Your answer must consist of exactly the lines below, starting with the line with "focal_35mm: 37" and going on through the line with "exposure_s: 1/297", and nothing else.

Intrinsic camera parameters:
=== Begin Enclosure ===

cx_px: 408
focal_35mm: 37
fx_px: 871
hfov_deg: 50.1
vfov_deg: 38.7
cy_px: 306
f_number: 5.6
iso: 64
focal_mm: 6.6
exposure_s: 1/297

=== End Enclosure ===
=== Begin Enclosure ===

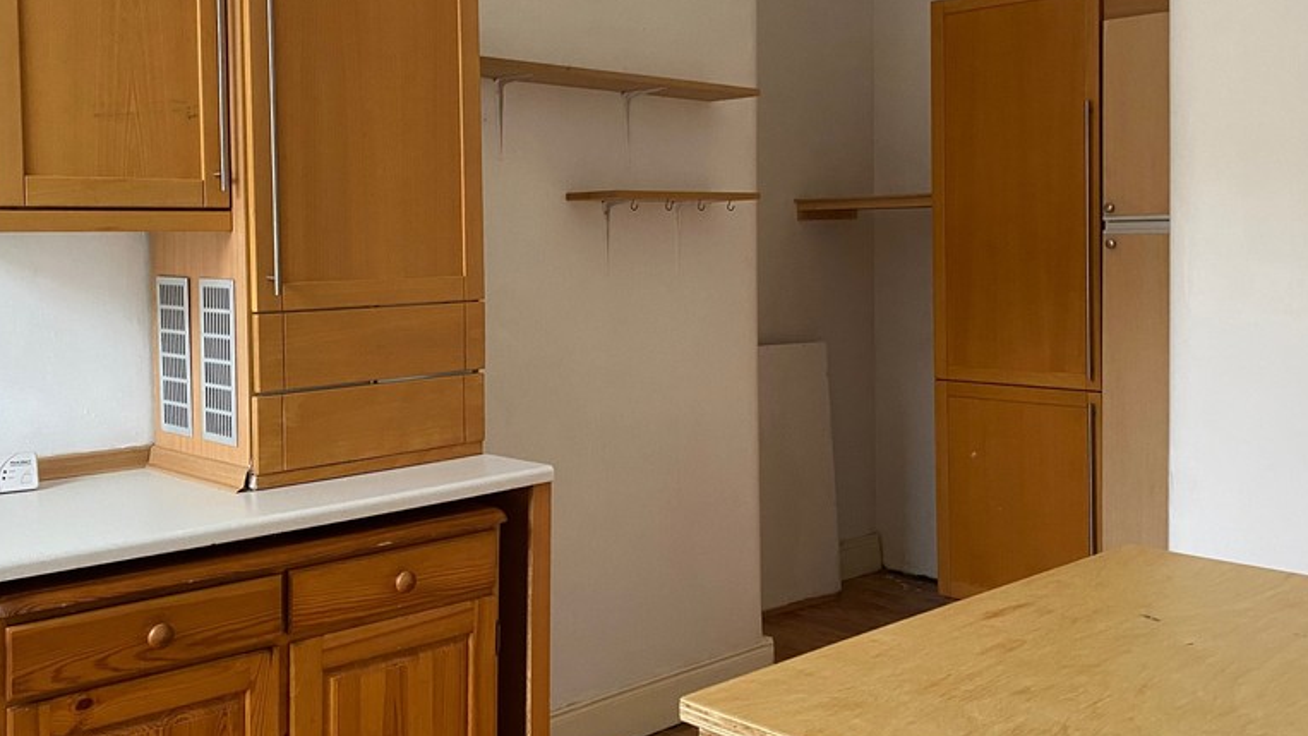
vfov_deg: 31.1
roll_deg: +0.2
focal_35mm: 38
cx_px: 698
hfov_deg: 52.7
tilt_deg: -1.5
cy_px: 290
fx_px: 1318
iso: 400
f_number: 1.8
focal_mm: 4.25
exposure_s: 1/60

=== End Enclosure ===
=== Begin Enclosure ===

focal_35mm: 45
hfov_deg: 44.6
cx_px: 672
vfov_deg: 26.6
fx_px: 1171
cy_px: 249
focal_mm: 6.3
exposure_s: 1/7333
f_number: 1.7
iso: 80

=== End Enclosure ===

ANSWER FOR THE TASK:
focal_35mm: 37
fx_px: 871
hfov_deg: 50.1
vfov_deg: 38.7
cy_px: 306
f_number: 5.6
iso: 64
focal_mm: 6.6
exposure_s: 1/297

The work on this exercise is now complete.